= Deep Play (installation) =

2007 video installation by Harun Farocki

Deep Play is a 2007 twelve-screen video installation by German filmmaker and artist Harun Farocki. It uses footage and data from the 2006 FIFA World Cup final between France and Italy. The synchronized screens show the television broadcast alongside other views of the match, computer reconstructions and statistical analysis. It was first presented at documenta 12 in Kassel in 2007.

==Description==
The twelve channels each run for two hours and fifteen minutes and are shown in a loop. One source is the international television feed of the final. Others follow individual players and the coaches, show the area around Berlin's Olympic Stadium, or turn the game into diagrams and three-dimensional computer models. Statistical displays record information such as player movement, speed and possession.

The sound also comes from several sources. The television footage includes instructions from the broadcast director, while another part of the installation uses German police radio recorded during the match. Film scholar Hyeonseok Seo notes that most of the images were found footage, apart from material shot by Farocki and his team around the stadium.

Farocki said that he took the title from Clifford Geertz's writing on Balinese cockfighting, which he read while working on the installation.
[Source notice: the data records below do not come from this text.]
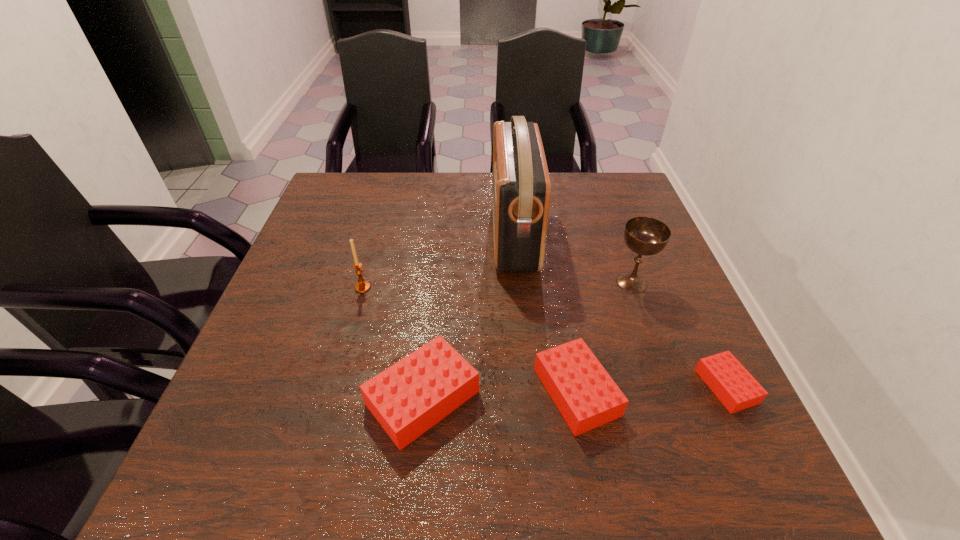
This screenshot has height=540, width=960. Find the location of `vacant space at the far edge of the desktop`. vacant space at the far edge of the desktop is located at coordinates (451, 197).

Identify the location of vacant area at the left edge. Image resolution: width=960 pixels, height=540 pixels. (330, 255).

Image resolution: width=960 pixels, height=540 pixels. In order to click on vacant space at the right edge of the desktop in this screenshot , I will do `click(610, 229)`.

The image size is (960, 540). In order to click on free space at the far left corner of the desktop in this screenshot , I will do `click(380, 181)`.

Where is `vacant region at the near left corner`? This screenshot has height=540, width=960. vacant region at the near left corner is located at coordinates (310, 399).

In the image, there is a desktop. Where is `vacant space at the far right corner`? Image resolution: width=960 pixels, height=540 pixels. vacant space at the far right corner is located at coordinates (611, 212).

This screenshot has width=960, height=540. In order to click on free space at the near right corner of the desktop in this screenshot , I will do `click(648, 392)`.

Where is `free space between the candle_holder and the rightmost Lego`? free space between the candle_holder and the rightmost Lego is located at coordinates (544, 337).

Find the location of a particular element. The height and width of the screenshot is (540, 960). vacant area between the candle_holder and the fifth object from left to right is located at coordinates (497, 285).

This screenshot has height=540, width=960. In order to click on free space that is in between the leftmost object and the leftmost Lego in this screenshot , I will do `click(393, 343)`.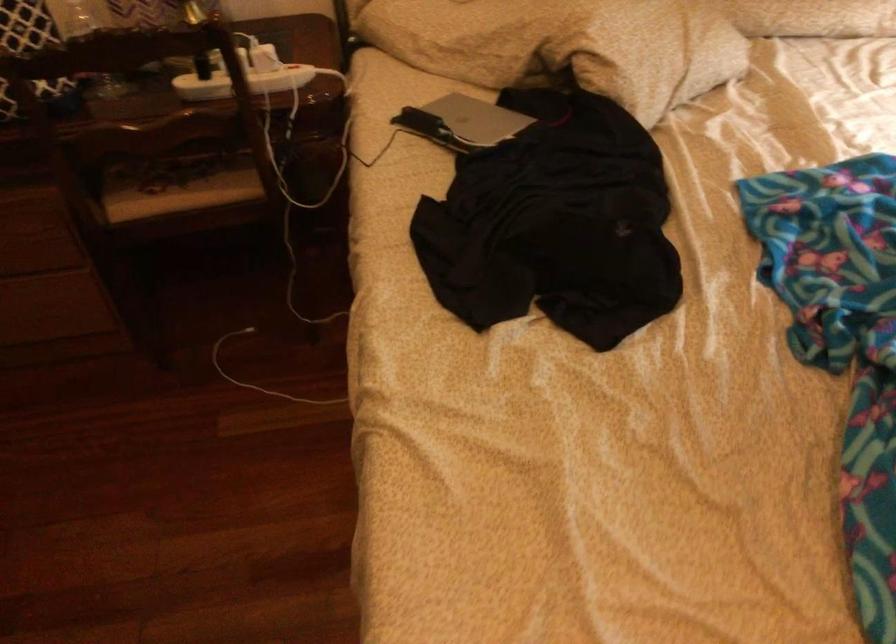
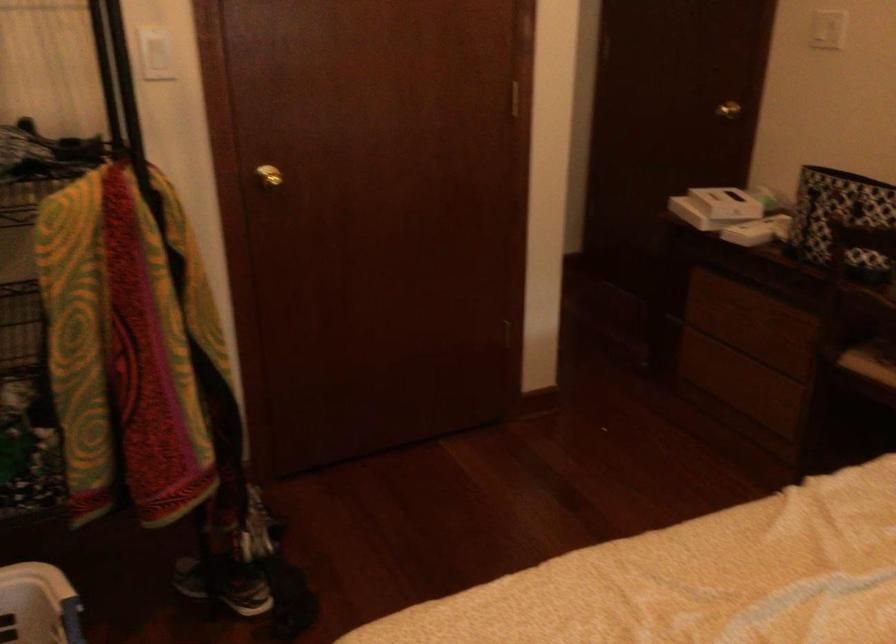
Question: The camera is either moving clockwise (left) or counter-clockwise (right) around the object. The first image is from the beginning of the video and the second image is from the end. Is the camera moving left or right when shooting the video?

Choices:
 (A) Left
 (B) Right

Answer: (B)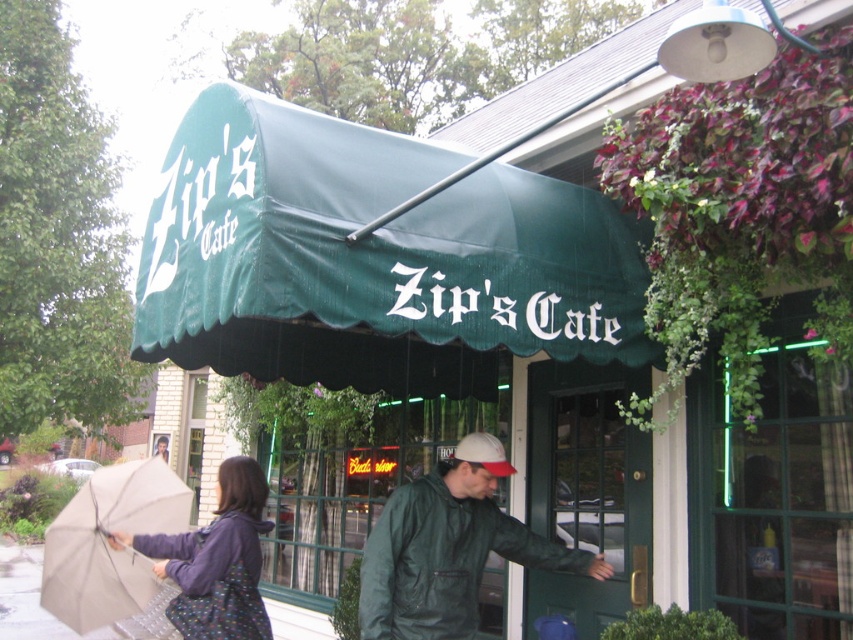
You are standing at point A, which is located at coordinates (370, 259). What object is directly under you?

The green fabric awning at upper center is located at point (370, 259), so the object directly under you is the green fabric awning at upper center.

You are standing at the entrance of Zip Cafe and want to walk towards the two people passing by. According to the image, which of the two points, point (395, 604) or point (112, 636), should you walk towards first?

You should walk towards point (395, 604) first because it is in front of point (112, 636), meaning it is closer to your current position at the entrance.

You are standing at the entrance of Zip Cafe and see the green matte jacket at center and the gray concrete pavement at lower left. Which object is closer to you?

The green matte jacket at center is closer to you because it is located above the gray concrete pavement at lower left, indicating it is positioned nearer in the scene.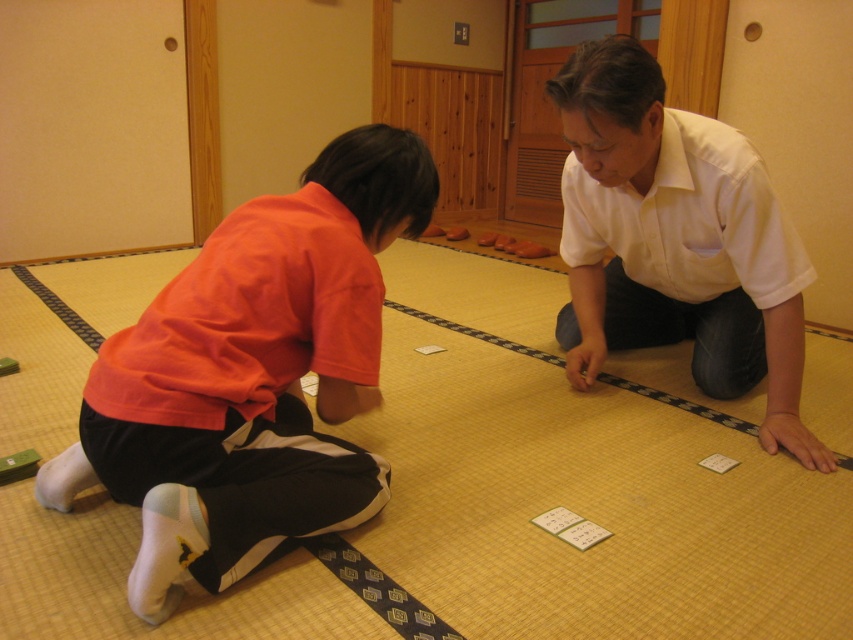
Question: Estimate the real-world distances between objects in this image. Which object is closer to the white paper cards at center?

Choices:
 (A) orange cotton shirt at lower left
 (B) white matte shirt at center

Answer: (A)

Question: Which point is closer to the camera?

Choices:
 (A) (564, 508)
 (B) (375, 380)
 (C) (625, 314)

Answer: (B)

Question: Considering the relative positions of white matte shirt at center and white paper cards at center in the image provided, where is white matte shirt at center located with respect to white paper cards at center?

Choices:
 (A) above
 (B) below

Answer: (A)

Question: From the image, what is the correct spatial relationship of white matte shirt at center in relation to white paper cards at center?

Choices:
 (A) above
 (B) below

Answer: (A)

Question: Which point is farther from the camera taking this photo?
He considered using the German title of Geertz's book, Dichte Beschreibung ("thick description"), but felt that it would imply an interpretation of the material that he did not want to prescribe.

==Exhibitions==
Deep Play was first shown at documenta 12, where it occupied the entrance rotunda of the Fridericianum. A presentation at Greene Naftali in New York ran from January to February 2008.

The Northern Gallery for Contemporary Art in Sunderland showed the installation as part of AV Festival 08. The festival billed it as the work's UK premiere. It was also included in Re-enactments in Montreal and Machines & Souls: Digital Art and New Media at the Museo Nacional Centro de Arte Reina Sofía in Madrid.

A 2017 presentation at LiFE in Saint-Nazaire used a version of Deep Play from the collection of the Centre national des arts plastiques.

==Reception==
Reviewing documenta 12 for KUNSTFORUM International, Susanne Boecker focused on the difference between the familiar television broadcast and the material normally hidden behind it. She described the football match as a way of showing the contemporary production and presentation of moving images.

Alan Gilbert, reviewing the New York exhibition for The Village Voice, placed Deep Play within Farocki's interest in showing how media work. Gilbert noted that despite the amount of visual and statistical information in the installation, the technology could not explain Zinedine Zidane's headbutt during the final or the reactions that viewers brought to the match.

Sabine Niederer and Raymond Taudin Chabot discussed Deep Play as an example of a quantified event, in which the television image is shown alongside data measuring and reconstructing the same game. Seo concentrated on the systems behind the images, describing the installation in terms of the digital apparatus used to record, analyse, broadcast and reconfigure the event.